The i get a strange behaviour: multiple times the ThreadAbortException is thrown.

This is normal behaviour for that exception:

When a call is made to the Abort method to destroy a thread, the common language runtime throws a ThreadAbortException. ThreadAbortException is a special exception that can be caught, but it will automatically be raised again at the end of the catch block. When this exception is raised, the runtime executes all the finally blocks before ending the thread. Because the thread can do an unbounded computation in the finally blocks or call Thread.ResetAbort to cancel the abort, there is no guarantee that the thread will ever end. If you want to wait until the aborted thread has ended, you can call the Thread.Join method.
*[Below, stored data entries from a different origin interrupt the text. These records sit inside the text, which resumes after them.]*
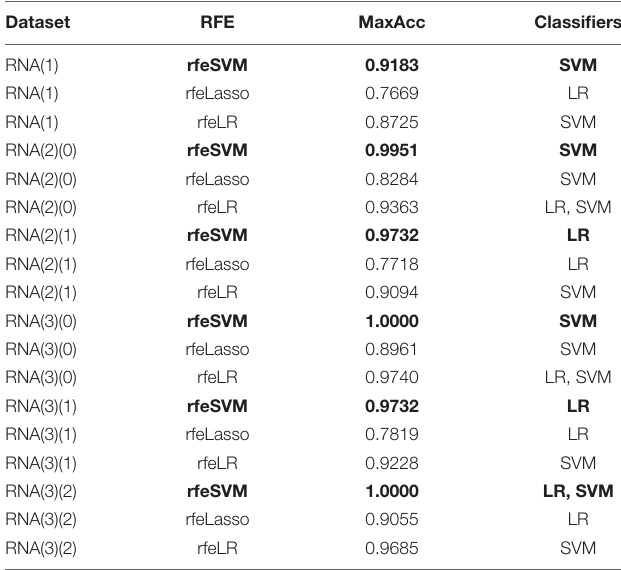
TABLE 3 | Summary of whether each classifier achieved the best classification accuracy on the 19 feature subsets of each dataset. Dataset RFE MaxAcc Classifiers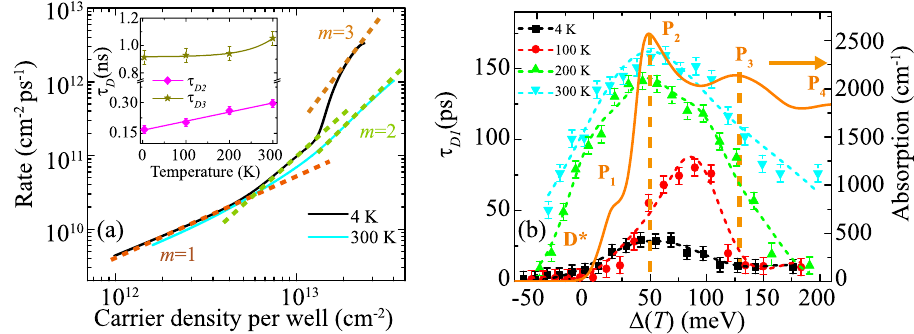
Figure 5. ( a ) Relaxation and/or recombination rate of excited-state carriers for 1.03-eV excitation at 4 K (black) and 300 K (cyan). Dashed guides to the eye represent known recombination mechanisms. Inset: temperature dependence of decay times τ D 2 and τ D 3 , averaged over excess-photon energy. ( b ) Excess-photon energy dependence of fast decay time ( τ D 1 ) fit with five Gaussian distributions centered at D* and P 1 - P 4 (dashed lines). The latter are determined from the simulated optical absorption (solid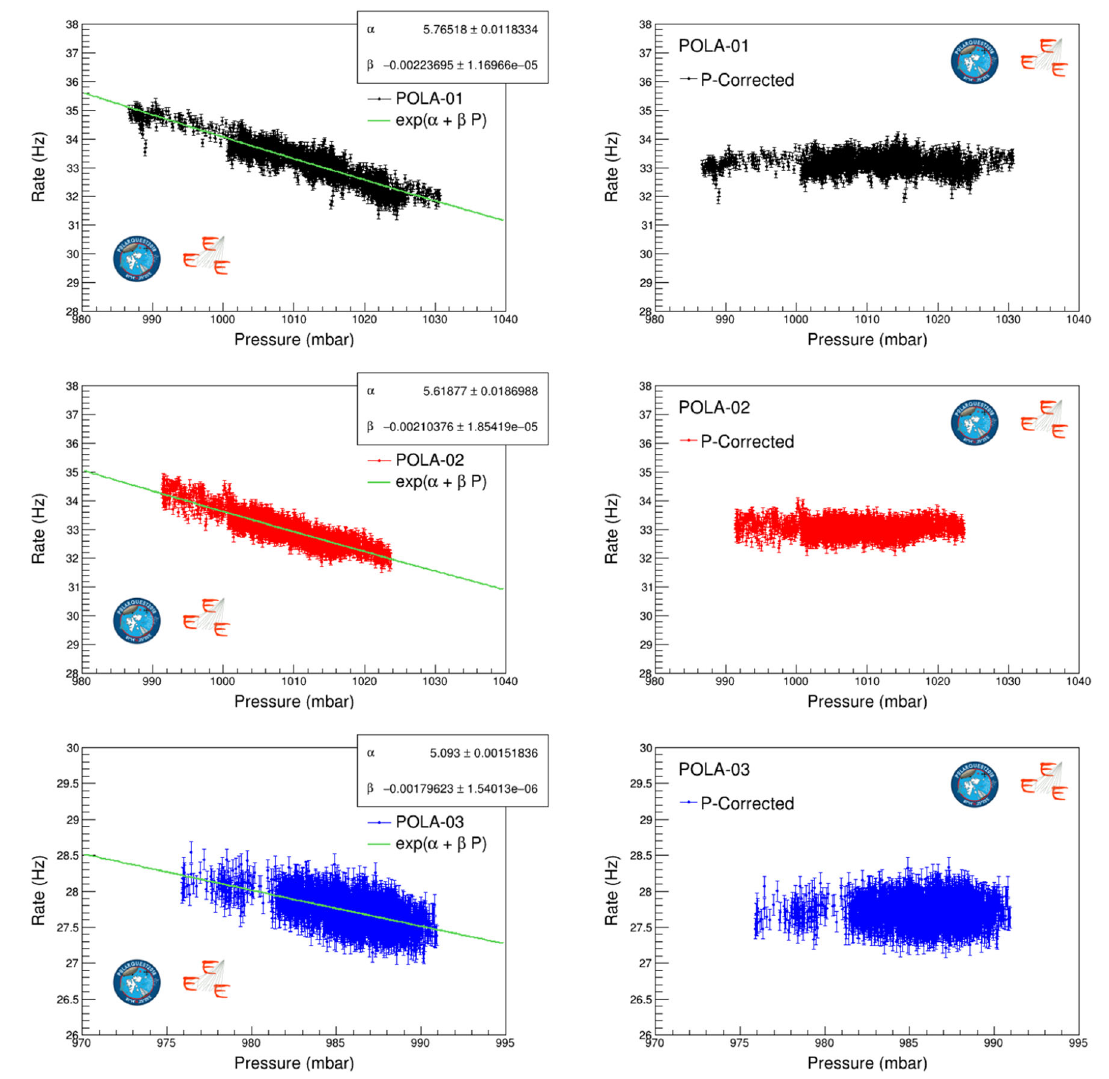
Fig. 22 POLA-01 (top), POLA-02 (middle) and POLA-03 (bottom) rates as a function of the pressure. Left column: rates corrected for the anglewithrespecttotheverticaldirectionforPOLA-01andrawratefor POLA-02 and POLA-03 (the green line shows the best fit result); right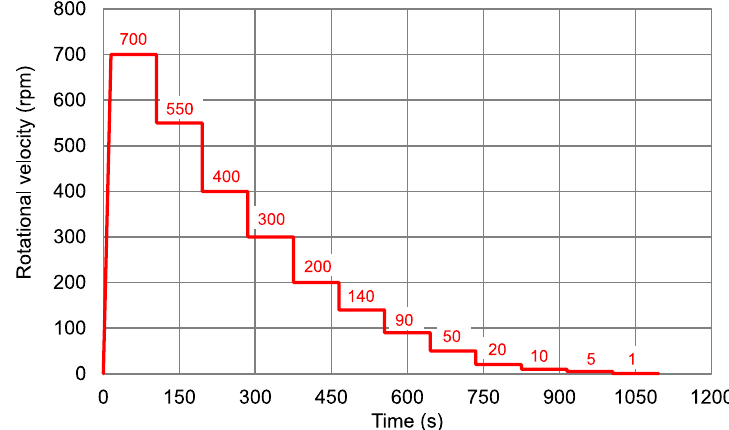
Figure 3. Rotational rheometer profile consisting of different steps of rotational velocity.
Join is a blocking call that does not return until the thread actually stops executing. ( Source )

what would be a good solution

You can use Thread.ResetAbort() to cancel the abortion at that point, but it's almost always better if you don't call Thread.Abort() . Cancellable Task s and checks on a volatile "please stop now" boolean are two alternatives. Others may be applicable to your use case. Thread.Abort() should be reserved only for press-the-big-red-alert-button scenarios, if that.

If you look at the documentation for Thread.Abort you will see that its function is to throw a ThreadAbortException . If that's not what you want, don't use Thread.Abort . Generally you should exit a thread by gracefully completing/returning from its whole call stack rather than calling Thread.Abort . If you must call Thread.Abort , you should be prepared to handle the exception that goes along with it.